Originally from Alaska, Redington returns to his home state each year to race in the Iditarod. His grandfather, Joe Redington Sr., founded the iconic race in 1973.
Keefer, who splits her time between Burnsville and Redington’s Wisconsin kennel, works with him to help train and race the dogs as he readies himself for this year’s nearly 1,000-mile Iditarod, which starts March 5. Like Redington, she participates in preliminary races. Last year, he placed second, and she placed third in the Beargrease Marathon.

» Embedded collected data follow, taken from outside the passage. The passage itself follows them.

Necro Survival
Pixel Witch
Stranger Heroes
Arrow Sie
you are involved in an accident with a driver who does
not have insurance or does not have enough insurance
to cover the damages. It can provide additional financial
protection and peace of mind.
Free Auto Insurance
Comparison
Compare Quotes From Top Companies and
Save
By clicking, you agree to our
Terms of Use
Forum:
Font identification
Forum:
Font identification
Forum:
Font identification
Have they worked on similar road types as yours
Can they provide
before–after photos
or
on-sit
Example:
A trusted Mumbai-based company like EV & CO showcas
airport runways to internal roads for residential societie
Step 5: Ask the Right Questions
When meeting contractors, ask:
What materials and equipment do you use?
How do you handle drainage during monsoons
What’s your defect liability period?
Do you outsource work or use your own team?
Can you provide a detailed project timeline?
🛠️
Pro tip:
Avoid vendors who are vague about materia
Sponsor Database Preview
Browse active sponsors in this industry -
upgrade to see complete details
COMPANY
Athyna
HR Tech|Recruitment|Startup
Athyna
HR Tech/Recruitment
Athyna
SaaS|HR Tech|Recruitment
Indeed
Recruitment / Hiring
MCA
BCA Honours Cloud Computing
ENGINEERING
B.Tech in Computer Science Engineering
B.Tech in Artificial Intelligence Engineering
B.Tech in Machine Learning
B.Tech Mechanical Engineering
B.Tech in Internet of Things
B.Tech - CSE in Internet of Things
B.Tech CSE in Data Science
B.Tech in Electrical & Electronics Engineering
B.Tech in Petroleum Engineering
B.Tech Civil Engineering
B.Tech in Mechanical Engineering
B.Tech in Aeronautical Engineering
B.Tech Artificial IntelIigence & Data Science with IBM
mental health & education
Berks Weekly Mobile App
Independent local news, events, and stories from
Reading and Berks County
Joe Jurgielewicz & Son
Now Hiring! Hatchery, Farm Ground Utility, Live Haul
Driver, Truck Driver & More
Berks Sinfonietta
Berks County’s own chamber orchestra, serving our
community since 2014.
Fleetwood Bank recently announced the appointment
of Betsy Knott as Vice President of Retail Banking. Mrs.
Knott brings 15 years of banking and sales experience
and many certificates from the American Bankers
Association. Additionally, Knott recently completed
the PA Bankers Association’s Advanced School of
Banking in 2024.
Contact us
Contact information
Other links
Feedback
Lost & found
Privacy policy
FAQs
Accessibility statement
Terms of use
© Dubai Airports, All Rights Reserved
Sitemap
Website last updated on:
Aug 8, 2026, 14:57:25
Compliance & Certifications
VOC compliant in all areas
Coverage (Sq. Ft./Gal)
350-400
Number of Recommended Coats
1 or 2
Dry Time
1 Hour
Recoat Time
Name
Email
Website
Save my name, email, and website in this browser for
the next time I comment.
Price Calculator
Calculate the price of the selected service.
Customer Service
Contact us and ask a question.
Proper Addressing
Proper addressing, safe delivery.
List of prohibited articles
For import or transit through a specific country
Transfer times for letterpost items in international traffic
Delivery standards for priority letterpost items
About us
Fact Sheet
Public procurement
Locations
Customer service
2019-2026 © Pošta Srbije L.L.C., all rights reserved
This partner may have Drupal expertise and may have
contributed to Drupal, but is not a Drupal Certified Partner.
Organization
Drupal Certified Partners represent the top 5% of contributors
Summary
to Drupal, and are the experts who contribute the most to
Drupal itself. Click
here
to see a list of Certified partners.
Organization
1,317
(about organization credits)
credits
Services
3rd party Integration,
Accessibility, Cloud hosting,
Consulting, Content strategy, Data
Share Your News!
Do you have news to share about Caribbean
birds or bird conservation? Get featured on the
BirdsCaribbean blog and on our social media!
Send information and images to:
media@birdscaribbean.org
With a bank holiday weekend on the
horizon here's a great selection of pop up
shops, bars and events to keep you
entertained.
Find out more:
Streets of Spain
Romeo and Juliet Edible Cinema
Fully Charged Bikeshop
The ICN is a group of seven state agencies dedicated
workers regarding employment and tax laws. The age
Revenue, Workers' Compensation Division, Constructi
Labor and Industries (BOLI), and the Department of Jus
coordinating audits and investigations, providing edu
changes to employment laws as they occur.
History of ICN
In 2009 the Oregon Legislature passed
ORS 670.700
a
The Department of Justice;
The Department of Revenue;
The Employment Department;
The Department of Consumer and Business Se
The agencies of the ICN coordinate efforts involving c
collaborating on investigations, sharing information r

“We have an A-team and a B-team, and Ryan being the lead musher with the more experience is the one who is going to run the Iditarod,” Keefer said. “He takes the A-team dogs, which are the best of the group. Those dogs (Wildfire and Willy) were both on the A-team. They are both key dogs that I’m sure would have gone on to run Iditarod this year.”
Story update: Wildfire is doing well after undergoing a second surgery on his leg Thursday, Jan. 13, at Mission Animal Hospital. Keefer reported on the GoFundMe account that Wildfire’s femur fracture was further stabilized with a 14-hole plate and eight screws, placed opposite to the plate he received during his first surgery. “Although Wildfire has a long road to recovery and will need focused care for several weeks, the team believes he now has the best chance for success,” Keefer wrote.